By: William P. Isele, MA, JD
On March 3, 2008, the Department of Health and Senior Services published in the New Jersey Register (40 N.J.R. 1094(a)) final rules implementing the Patient Safety Act (N.J.S.A. 26:2H-12.23 to 12.25). This Act became effective on Oct. 15, 2004, and established a medical error reporting system to detect and minimize the occurrence of errors and incorporated patient safety mechanisms to improve the performance of facilities. The Act also contains significant protections of confidentiality and discoverability of committee materials if reported under the Act. There are severe monetary penalties for failing to comply with the regulations.
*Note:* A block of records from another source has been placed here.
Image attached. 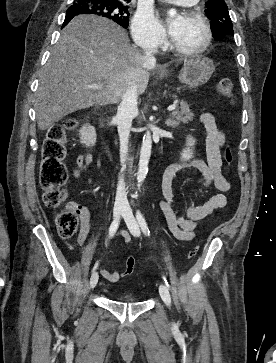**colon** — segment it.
Listing matches in <instances>:
<instances>
[{"mask_svg": "<svg viewBox=\"0 0 276 363\" xmlns=\"http://www.w3.org/2000/svg\"><path fill=\"white\" fill-rule=\"evenodd\" d=\"M217 92L223 97L232 95V82L229 79H222L217 83ZM77 120L69 118L61 124L52 126L42 145V162L40 166L39 180L43 189V200L45 205L50 209L59 208L66 199L64 185L68 179V172L64 164L66 156V137L67 132L75 129ZM225 159L228 163L232 161V152L228 148L225 153ZM79 224L77 212L72 208L61 211L56 218V228L60 237H72ZM196 248L188 252V258L195 257ZM126 274L132 272L135 259L128 257L126 260Z\"/></svg>", "mask_w": 276, "mask_h": 363, "instance_id": "obj_1", "label": "colon"}]
</instances>
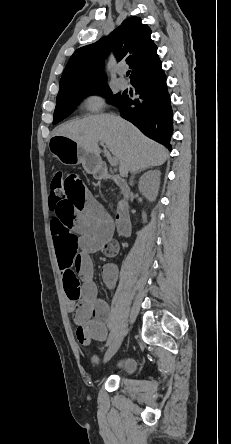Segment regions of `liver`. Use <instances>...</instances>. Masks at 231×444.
<instances>
[{"label": "liver", "mask_w": 231, "mask_h": 444, "mask_svg": "<svg viewBox=\"0 0 231 444\" xmlns=\"http://www.w3.org/2000/svg\"><path fill=\"white\" fill-rule=\"evenodd\" d=\"M62 135L75 141L85 151L100 157L98 143H103L119 162L122 176L150 166L162 165L168 150L144 136L128 121L112 115L100 114L61 124L53 136Z\"/></svg>", "instance_id": "6515ba94"}]
</instances>
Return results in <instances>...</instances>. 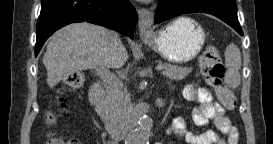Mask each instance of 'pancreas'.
Listing matches in <instances>:
<instances>
[{
    "label": "pancreas",
    "instance_id": "pancreas-1",
    "mask_svg": "<svg viewBox=\"0 0 273 144\" xmlns=\"http://www.w3.org/2000/svg\"><path fill=\"white\" fill-rule=\"evenodd\" d=\"M160 65L163 66L162 74L171 80H182L192 71V68L180 67L170 63ZM131 109L130 99L124 86H110L106 89V100L101 117L107 125L121 123Z\"/></svg>",
    "mask_w": 273,
    "mask_h": 144
}]
</instances>
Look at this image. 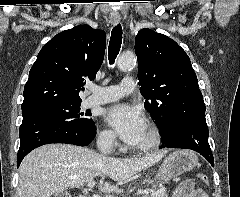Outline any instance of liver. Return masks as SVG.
Returning <instances> with one entry per match:
<instances>
[{
    "instance_id": "liver-1",
    "label": "liver",
    "mask_w": 240,
    "mask_h": 197,
    "mask_svg": "<svg viewBox=\"0 0 240 197\" xmlns=\"http://www.w3.org/2000/svg\"><path fill=\"white\" fill-rule=\"evenodd\" d=\"M163 154L145 158H113L69 144H49L30 152L19 167L16 197H51L68 188H79L95 177H108L116 184L99 181L103 193L156 164Z\"/></svg>"
}]
</instances>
The regulations became effective on the date of publication, March 3, 2008, for general, special, rehabilitation and psychiatric hospitals, but will not be effective until August 30, 2008, for state psychiatric hospitals, home health agencies, hospices, ambulatory care facilities and residential and outpatient substance abuse treatment facilities; and March 3, 2009, for assisted living residences and comprehensive personal care homes, assisted living programs, long-term care facilities, residential health care facilities and adult and pediatric day health services facilities.
In a very significant provision, the Department has exempted Medicare and/or Medicaid-qualified nursing homes from the mandatory reporting requirements of the regulations if they comply with applicable federal and state reporting laws and regulations on this issue. N.J.A.C. 8:43E-10.6(a)(1).
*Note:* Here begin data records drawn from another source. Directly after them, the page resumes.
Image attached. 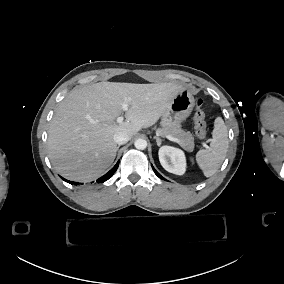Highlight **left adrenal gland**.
Returning a JSON list of instances; mask_svg holds the SVG:
<instances>
[{
	"instance_id": "a2214340",
	"label": "left adrenal gland",
	"mask_w": 284,
	"mask_h": 284,
	"mask_svg": "<svg viewBox=\"0 0 284 284\" xmlns=\"http://www.w3.org/2000/svg\"><path fill=\"white\" fill-rule=\"evenodd\" d=\"M153 138L156 139L157 145L160 146L162 140L157 136H154Z\"/></svg>"
}]
</instances>
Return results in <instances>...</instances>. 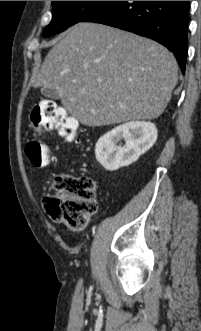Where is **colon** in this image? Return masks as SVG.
Returning <instances> with one entry per match:
<instances>
[{"label":"colon","instance_id":"5ec220e1","mask_svg":"<svg viewBox=\"0 0 201 331\" xmlns=\"http://www.w3.org/2000/svg\"><path fill=\"white\" fill-rule=\"evenodd\" d=\"M31 120L37 129H55L68 141L76 139V120L51 100H43L37 104L32 111ZM25 153L36 167L47 166L52 160L51 146L39 138H31L27 142ZM53 189L54 193L44 199L48 215L71 230L84 229L97 210L94 180L62 175L56 177Z\"/></svg>","mask_w":201,"mask_h":331}]
</instances>
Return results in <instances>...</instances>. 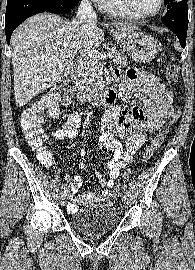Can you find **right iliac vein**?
I'll use <instances>...</instances> for the list:
<instances>
[{"instance_id":"1","label":"right iliac vein","mask_w":195,"mask_h":270,"mask_svg":"<svg viewBox=\"0 0 195 270\" xmlns=\"http://www.w3.org/2000/svg\"><path fill=\"white\" fill-rule=\"evenodd\" d=\"M66 200H67V194L66 193H63L61 195V203L64 204L66 202Z\"/></svg>"}]
</instances>
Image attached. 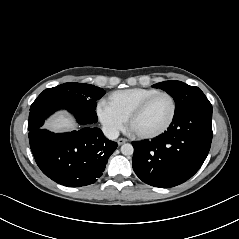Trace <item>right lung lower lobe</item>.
Wrapping results in <instances>:
<instances>
[{
  "label": "right lung lower lobe",
  "instance_id": "right-lung-lower-lobe-1",
  "mask_svg": "<svg viewBox=\"0 0 239 239\" xmlns=\"http://www.w3.org/2000/svg\"><path fill=\"white\" fill-rule=\"evenodd\" d=\"M81 125L89 122L78 119ZM44 122V120H43ZM43 122L29 130V142L41 171L53 181L68 187L93 184L102 175L117 143L108 140L98 128L55 134L41 129Z\"/></svg>",
  "mask_w": 239,
  "mask_h": 239
}]
</instances>
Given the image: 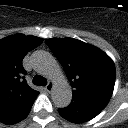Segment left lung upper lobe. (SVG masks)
Here are the masks:
<instances>
[{"label": "left lung upper lobe", "mask_w": 128, "mask_h": 128, "mask_svg": "<svg viewBox=\"0 0 128 128\" xmlns=\"http://www.w3.org/2000/svg\"><path fill=\"white\" fill-rule=\"evenodd\" d=\"M47 45L71 82L72 100L109 102L115 84V65L99 48L77 39H47Z\"/></svg>", "instance_id": "obj_1"}]
</instances>
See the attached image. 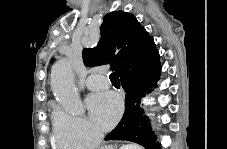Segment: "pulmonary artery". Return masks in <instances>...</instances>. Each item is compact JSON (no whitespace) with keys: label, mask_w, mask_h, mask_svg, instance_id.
Listing matches in <instances>:
<instances>
[{"label":"pulmonary artery","mask_w":227,"mask_h":149,"mask_svg":"<svg viewBox=\"0 0 227 149\" xmlns=\"http://www.w3.org/2000/svg\"><path fill=\"white\" fill-rule=\"evenodd\" d=\"M108 84V79L100 74H90L86 80L87 87L95 91L107 88Z\"/></svg>","instance_id":"e3ab8cb5"}]
</instances>
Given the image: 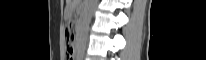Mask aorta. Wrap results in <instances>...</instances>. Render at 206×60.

Central to the purpose of the Patient Safety Act is the recognition and reporting of certain “events.” An “event” is a discrete, auditable and clearly defined occurrence. An “adverse event” is an event that is a negative consequence of care that results in unintended injury or illness, which may or may not have been preventable. A “preventable event” is an event that could have been anticipated and prepared against but occurs because of an error or other system failure. And a “serious preventable event” is an adverse event that is a preventable event and results in death or loss of a body part, or disability or loss of bodily function lasting more than seven days or still present at time of discharge from a health care facility.
Mandatory Reporting. The regulations require mandatory reporting of every serious preventable adverse event (“SPAE”). A prescribed, three-page reporting form is included as Appendix A to the regulations. A Facility must report an SPAE no later than five (5) business days after the facility discovers the occurrence of the event. If the facility fails to submit a report by its due date, it may be subject to severe penalties, which will be imposed from the date following the report’s due date until the date it is received as follows: $1,000 per day for general hospitals, with the maximum penalty assessed per event not to exceed $100,000; and $250 per day for all other facilities, with the maximum penalty assessed per event not to exceed $25,000.
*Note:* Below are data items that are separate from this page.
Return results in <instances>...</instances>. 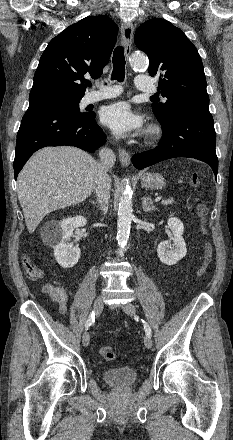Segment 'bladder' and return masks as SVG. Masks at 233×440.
Listing matches in <instances>:
<instances>
[{"mask_svg":"<svg viewBox=\"0 0 233 440\" xmlns=\"http://www.w3.org/2000/svg\"><path fill=\"white\" fill-rule=\"evenodd\" d=\"M102 379L115 388L131 387L137 379V371L131 367H117L104 370Z\"/></svg>","mask_w":233,"mask_h":440,"instance_id":"bladder-1","label":"bladder"}]
</instances>
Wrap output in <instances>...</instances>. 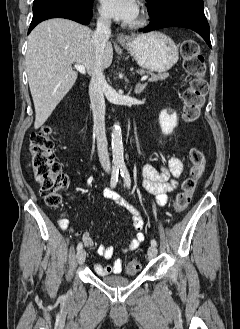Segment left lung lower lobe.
Listing matches in <instances>:
<instances>
[{"label": "left lung lower lobe", "instance_id": "obj_1", "mask_svg": "<svg viewBox=\"0 0 240 329\" xmlns=\"http://www.w3.org/2000/svg\"><path fill=\"white\" fill-rule=\"evenodd\" d=\"M165 27H185L196 31L206 41L209 47L210 28L204 14L203 5L195 3H176L159 13L150 24L141 29L150 32Z\"/></svg>", "mask_w": 240, "mask_h": 329}]
</instances>
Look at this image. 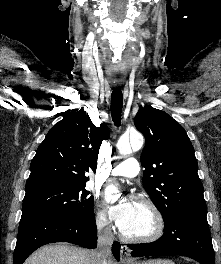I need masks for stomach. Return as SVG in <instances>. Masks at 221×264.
Masks as SVG:
<instances>
[{"label":"stomach","instance_id":"stomach-1","mask_svg":"<svg viewBox=\"0 0 221 264\" xmlns=\"http://www.w3.org/2000/svg\"><path fill=\"white\" fill-rule=\"evenodd\" d=\"M136 264H175V263L170 260L154 259V260H148L144 262H138Z\"/></svg>","mask_w":221,"mask_h":264}]
</instances>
Adult and pediatric day health services facilities and other facilities that provide home-based services such as home health care facilities, hospice facilities, assisted living residences, comprehensive personal care homes and assisted living programs, should report only those SPAEs within the control of the facility or directly caused by/related to the services of the facility.
Root Cause Analysis. A facility’s obligations do not end with reporting the SPAE, however. No later than 45 days after submission of the initial report, a facility must submit a root cause analysis (“RCA”) of every SPAE, using the form attached to the regulations as Appendix B. “Root Cause Analysis” is defined as an in-depth analysis of an adverse event, designed to identify direct and underlying causes of the event, in order to develop corrective actions and reduce the potential for similar events in the future.
Understandably, the RCA will vary based upon the facility type and event involved, but it must involve at least a description of the event including when, where and how it occurred and the adverse outcome for the patient/resident; an analysis of why the event happened; corrective actions taken for patients/residents affected by the event; and how the corrective action(s) will be monitored to assess their impact.
Patient or Resident Safety Committee. Each facility must establish a patient or resident safety committee. In the case of facilities that are part of a system, the patient/resident safety committee may be operated at the system level if there is a representative from each facility on the committee and the patient safety data from each facility remains distinctly identifiable. The patient/resident safety committee may not be a subcommittee of any other committee within the facility or system. Meetings must be held on a quarterly basis or as determined by the committee. Certain specified individuals must be included as members of the patient/resident safety committee. The committee’s responsibilities are detailed in Section 8:43E-10.4(d) of the Regulations.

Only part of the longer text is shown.